Montluc military prison is located in Lyon’s 3rd arrondissement. Infamous as a centre for internment, torture and murder carried out by the Gestapo during the Second World War by the Nazis. In 2009 the majority of the structure was classified as a monument historique by the state and since September 2010 the prison has been open to the public. Guided tours are organized by France’s National Office of Veterans and War Victims.


Constructed in 1921, Montluc military prison is located opposite a fort which bears the same name, in what was then one of Lyon’s most prominent industrial areas. Following the 22nd June 1940 Armistice, the prison housed numerous regular inmates, military prisoners and perpetrators of what were referred to as ‘Anti-national Activities’ ; these were of course, mostly Gaullist and communist members of the resistance. After the November 1942 invasion of the Southern Zone, the Nazis requisitioned the prison and it was placed under their exclusive control. Later during the occupation, Montluc became an internment camp for resistance fighters, hostages, and, prior to their transfer to Drancy and subsequent deportation to the concentration camps, the victims of racial persecution. Montluc functioned in daily contact with Lyon’s Gestapo headquarters, located on Avenue Berthelot, in the buildings of the Military School of Medicine (now the site of the Resistance and Deportation History Centre), where prisoners were interrogated. 

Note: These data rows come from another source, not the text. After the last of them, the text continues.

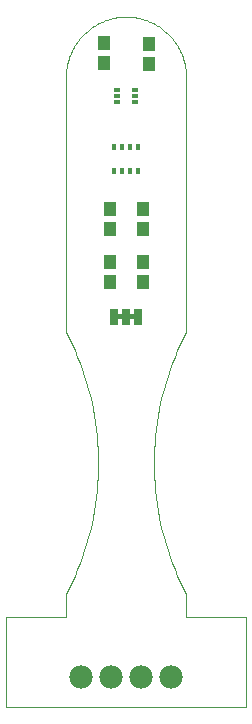
<source format=gts>
G75*
%MOIN*%
%OFA0B0*%
%FSLAX25Y25*%
%IPPOS*%
%LPD*%
%AMOC8*
5,1,8,0,0,1.08239X$1,22.5*
%
%ADD10C,0.00000*%
%ADD11R,0.04337X0.04731*%
%ADD12C,0.07800*%
%ADD13R,0.02900X0.05400*%
%ADD14C,0.00500*%
%ADD15R,0.02400X0.01380*%
%ADD16R,0.01778X0.02369*%
D10*
X0046600Y0039100D02*
X0046600Y0069100D01*
X0066600Y0069100D01*
X0066600Y0076600D01*
X0046600Y0039100D02*
X0126600Y0039100D01*
X0126600Y0069100D01*
X0106600Y0069100D01*
X0106600Y0076600D01*
X0106600Y0164100D02*
X0106600Y0249100D01*
X0106594Y0249587D01*
X0106576Y0250074D01*
X0106547Y0250560D01*
X0106505Y0251045D01*
X0106452Y0251529D01*
X0106387Y0252012D01*
X0106310Y0252493D01*
X0106222Y0252972D01*
X0106122Y0253449D01*
X0106010Y0253923D01*
X0105887Y0254394D01*
X0105752Y0254862D01*
X0105606Y0255327D01*
X0105449Y0255788D01*
X0105280Y0256245D01*
X0105101Y0256697D01*
X0104910Y0257146D01*
X0104709Y0257589D01*
X0104497Y0258028D01*
X0104274Y0258461D01*
X0104041Y0258888D01*
X0103797Y0259310D01*
X0103544Y0259726D01*
X0103280Y0260135D01*
X0103006Y0260538D01*
X0102723Y0260934D01*
X0102430Y0261323D01*
X0102128Y0261705D01*
X0101816Y0262080D01*
X0101495Y0262446D01*
X0101166Y0262805D01*
X0100828Y0263156D01*
X0100481Y0263498D01*
X0100127Y0263832D01*
X0099764Y0264157D01*
X0099393Y0264473D01*
X0099015Y0264780D01*
X0098630Y0265078D01*
X0098237Y0265366D01*
X0097838Y0265644D01*
X0097431Y0265913D01*
X0097019Y0266172D01*
X0096600Y0266421D01*
X0096175Y0266659D01*
X0095745Y0266887D01*
X0095309Y0267104D01*
X0094868Y0267311D01*
X0094422Y0267507D01*
X0093972Y0267692D01*
X0093517Y0267866D01*
X0093058Y0268029D01*
X0092595Y0268180D01*
X0092128Y0268321D01*
X0091659Y0268450D01*
X0091186Y0268567D01*
X0090711Y0268673D01*
X0090233Y0268767D01*
X0089753Y0268850D01*
X0089271Y0268921D01*
X0088787Y0268980D01*
X0088303Y0269027D01*
X0087817Y0269063D01*
X0087330Y0269087D01*
X0086844Y0269099D01*
X0086356Y0269099D01*
X0085870Y0269087D01*
X0085383Y0269063D01*
X0084897Y0269027D01*
X0084413Y0268980D01*
X0083929Y0268921D01*
X0083447Y0268850D01*
X0082967Y0268767D01*
X0082489Y0268673D01*
X0082014Y0268567D01*
X0081541Y0268450D01*
X0081072Y0268321D01*
X0080605Y0268180D01*
X0080142Y0268029D01*
X0079683Y0267866D01*
X0079228Y0267692D01*
X0078778Y0267507D01*
X0078332Y0267311D01*
X0077891Y0267104D01*
X0077455Y0266887D01*
X0077025Y0266659D01*
X0076600Y0266421D01*
X0076181Y0266172D01*
X0075769Y0265913D01*
X0075362Y0265644D01*
X0074963Y0265366D01*
X0074570Y0265078D01*
X0074185Y0264780D01*
X0073807Y0264473D01*
X0073436Y0264157D01*
X0073073Y0263832D01*
X0072719Y0263498D01*
X0072372Y0263156D01*
X0072034Y0262805D01*
X0071705Y0262446D01*
X0071384Y0262080D01*
X0071072Y0261705D01*
X0070770Y0261323D01*
X0070477Y0260934D01*
X0070194Y0260538D01*
X0069920Y0260135D01*
X0069656Y0259726D01*
X0069403Y0259310D01*
X0069159Y0258888D01*
X0068926Y0258461D01*
X0068703Y0258028D01*
X0068491Y0257589D01*
X0068290Y0257146D01*
X0068099Y0256697D01*
X0067920Y0256245D01*
X0067751Y0255788D01*
X0067594Y0255327D01*
X0067448Y0254862D01*
X0067313Y0254394D01*
X0067190Y0253923D01*
X0067078Y0253449D01*
X0066978Y0252972D01*
X0066890Y0252493D01*
X0066813Y0252012D01*
X0066748Y0251529D01*
X0066695Y0251045D01*
X0066653Y0250560D01*
X0066624Y0250074D01*
X0066606Y0249587D01*
X0066600Y0249100D01*
X0066600Y0164100D01*
X0067626Y0162071D01*
X0068603Y0160018D01*
X0069530Y0157941D01*
X0070407Y0155844D01*
X0071233Y0153725D01*
X0072008Y0151588D01*
X0072732Y0149432D01*
X0073404Y0147260D01*
X0074024Y0145072D01*
X0074591Y0142871D01*
X0075105Y0140656D01*
X0075565Y0138429D01*
X0075972Y0136192D01*
X0076325Y0133946D01*
X0076625Y0131692D01*
X0076870Y0129431D01*
X0077061Y0127166D01*
X0077197Y0124896D01*
X0077279Y0122624D01*
X0077306Y0120350D01*
X0077279Y0118076D01*
X0077197Y0115804D01*
X0077061Y0113534D01*
X0076870Y0111269D01*
X0076625Y0109008D01*
X0076325Y0106754D01*
X0075972Y0104508D01*
X0075565Y0102271D01*
X0075105Y0100044D01*
X0074591Y0097829D01*
X0074024Y0095628D01*
X0073404Y0093440D01*
X0072732Y0091268D01*
X0072008Y0089112D01*
X0071233Y0086975D01*
X0070407Y0084856D01*
X0069530Y0082759D01*
X0068603Y0080682D01*
X0067626Y0078629D01*
X0066600Y0076600D01*
X0106600Y0076600D02*
X0105574Y0078629D01*
X0104597Y0080682D01*
X0103670Y0082759D01*
X0102793Y0084856D01*
X0101967Y0086975D01*
X0101192Y0089112D01*
X0100468Y0091268D01*
X0099796Y0093440D01*
X0099176Y0095628D01*
X0098609Y0097829D01*
X0098095Y0100044D01*
X0097635Y0102271D01*
X0097228Y0104508D01*
X0096875Y0106754D01*
X0096575Y0109008D01*
X0096330Y0111269D01*
X0096139Y0113534D01*
X0096003Y0115804D01*
X0095921Y0118076D01*
X0095894Y0120350D01*
X0095921Y0122624D01*
X0096003Y0124896D01*
X0096139Y0127166D01*
X0096330Y0129431D01*
X0096575Y0131692D01*
X0096875Y0133946D01*
X0097228Y0136192D01*
X0097635Y0138429D01*
X0098095Y0140656D01*
X0098609Y0142871D01*
X0099176Y0145072D01*
X0099796Y0147260D01*
X0100468Y0149432D01*
X0101192Y0151588D01*
X0101967Y0153725D01*
X0102793Y0155844D01*
X0103670Y0157941D01*
X0104597Y0160018D01*
X0105574Y0162071D01*
X0106600Y0164100D01*
D11*
X0092100Y0180754D03*
X0092100Y0187446D03*
X0092100Y0198254D03*
X0092100Y0204946D03*
X0081100Y0204946D03*
X0081100Y0198254D03*
X0081100Y0187446D03*
X0081100Y0180754D03*
X0094100Y0253254D03*
X0094100Y0259946D03*
X0079100Y0260446D03*
X0079100Y0253754D03*
D12*
X0081600Y0049100D03*
X0071600Y0049100D03*
X0091600Y0049100D03*
X0101600Y0049100D03*
D13*
X0090600Y0169100D03*
X0086600Y0169100D03*
X0082600Y0169100D03*
D14*
X0083850Y0169301D02*
X0085350Y0169301D01*
X0085350Y0169600D02*
X0085350Y0168600D01*
X0083850Y0168600D01*
X0083850Y0169600D01*
X0085350Y0169600D01*
X0085350Y0168802D02*
X0083850Y0168802D01*
X0087850Y0168802D02*
X0089350Y0168802D01*
X0089350Y0168600D02*
X0089350Y0169600D01*
X0087850Y0169600D01*
X0087850Y0168600D01*
X0089350Y0168600D01*
X0089350Y0169301D02*
X0087850Y0169301D01*
D15*
X0089750Y0240639D03*
X0089750Y0242587D03*
X0089750Y0244591D03*
X0083543Y0244591D03*
X0083543Y0242587D03*
X0083543Y0240639D03*
D16*
X0082761Y0225635D03*
X0085320Y0225635D03*
X0087880Y0225635D03*
X0090439Y0225635D03*
X0090439Y0217565D03*
X0087880Y0217565D03*
X0085320Y0217565D03*
X0082761Y0217565D03*
M02*

</source>
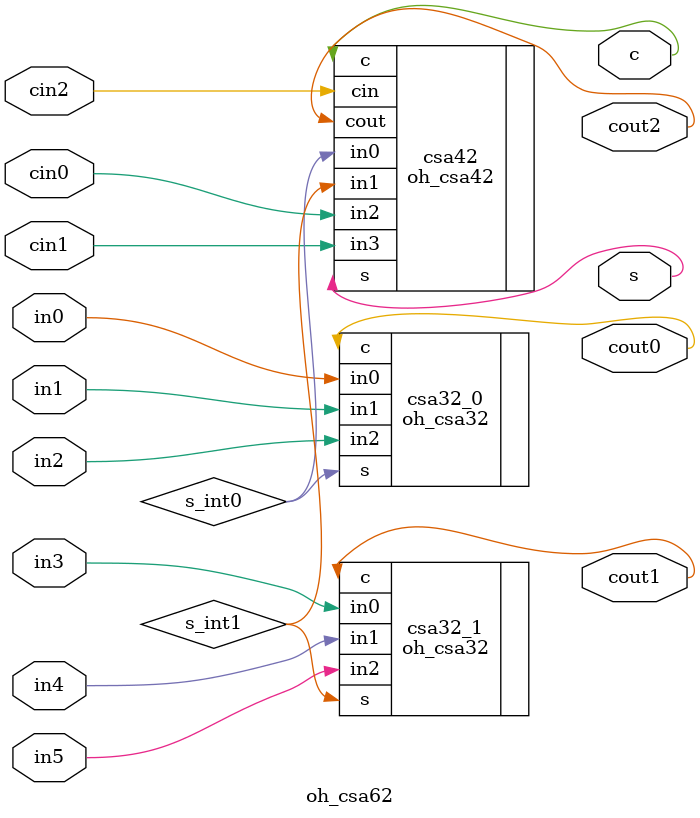
<source format=v>

module oh_csa62  #(parameter DW = 1 // data width
		   )
   ( input [DW-1:0]  in0, //input
     input [DW-1:0]  in1,//input
     input [DW-1:0]  in2,//input
     input [DW-1:0]  in3,//input
     input [DW-1:0]  in4,//input
     input [DW-1:0]  in5,//input
     input [DW-1:0]  cin0,//carry in
     input [DW-1:0]  cin1,//carry in
     input [DW-1:0]  cin2,//carry in
     output [DW-1:0] s, //sum 
     output [DW-1:0] c, //carry
     output [DW-1:0] cout0, //carry out
     output [DW-1:0] cout1, //carry out
     output [DW-1:0] cout2  //carry out
     );
      
   wire   [DW-1:0] s_int0;
   wire [DW-1:0]   s_int1;

   oh_csa32 #(.DW(DW)) csa32_0 (.in0(in0[DW-1:0]),
				.in1(in1[DW-1:0]),
				.in2(in2[DW-1:0]),
				.c(cout0[DW-1:0]),
				.s(s_int0[DW-1:0]));

   oh_csa32 #(.DW(DW)) csa32_1 (.in0(in3[DW-1:0]),
				.in1(in4[DW-1:0]),
				.in2(in5[DW-1:0]),
				.c(cout1[DW-1:0]),
				.s(s_int1[DW-1:0]));

   oh_csa42 #(.DW(DW)) csa42 (.in0(s_int0[DW-1:0]),
			      .in1(s_int1[DW-1:0]),
			      .in2(cin0[DW-1:0]),
			      .in3(cin1[DW-1:0]),
			      .cin(cin2[DW-1:0]),
			      .cout(cout2[DW-1:0]),
			      .c(c[DW-1:0]),
			      .s(s[DW-1:0]));

endmodule // oh_csa62


</source>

The prisoners were released on the 24th of August 1944, in part due to Resistance intervention, but additionally due to the departure of the prison guards. This happened one week prior to the liberation of Lyon on September the 3rd. 

In 1947, Montluc returned to use as a civil prison which finally closed in 1997; although the female maison d’arrêt at the site did not close its doors for the last time until May 2009.

Notable prisoners

  • Raymond Aubrac, a leader of the resistance (1943)
  • Habib Bourguiba, Tunisian nationalist, later 1st President of Tunisia (1943)
  • André Devigny, soldier, resistance fighter and prison escapee (1943)
  • Maurice Joyeux, notable anarchist (1940–44)
  • Jean de Lattre de Tassigny, Commander of the 1st French Army during its invasion of Southern France (1942–43)
  • Jean Moulin, soldier and leader of the resistance (1943)
  • Élise Rivet, nun and member of the resistance (1944)
  • Andre Frossard, journalist, interned in the ‘Jew Booths’ of Fort Montluc; one of only seven survivors of Bron Massacre (1943-44)

Haut Lieux de Mémoire

The Montluc Prison Memorial is now managed by the Ministry of Defence. It is classified by the French state as a Haut Lieux de Mémoire (major memorial site). 

Address: 4 Rue Jeanne Hachette, 69003 Lyon

Transport: The Manufacture-Montluc Tramway stop (line T4) is 2 minutes walk from the prison.

Opening hours: 

January – June, September – December;

  • Open from Wednesday. to Saturday: 2:00pm – 5:30pm. 
  • Guided tour at 3:30pm 

July and August;

  • Open from Tuesday to Saturday from 9:00am – 12:00pm and from 2:00pm – -5:30pm. 
  • Guided tours at 10:30am and 3:30pm.

Closed bank holidays and from 25th December – 1st January inclusive. 


FreeAccessibility: Accessible for wheelchairs.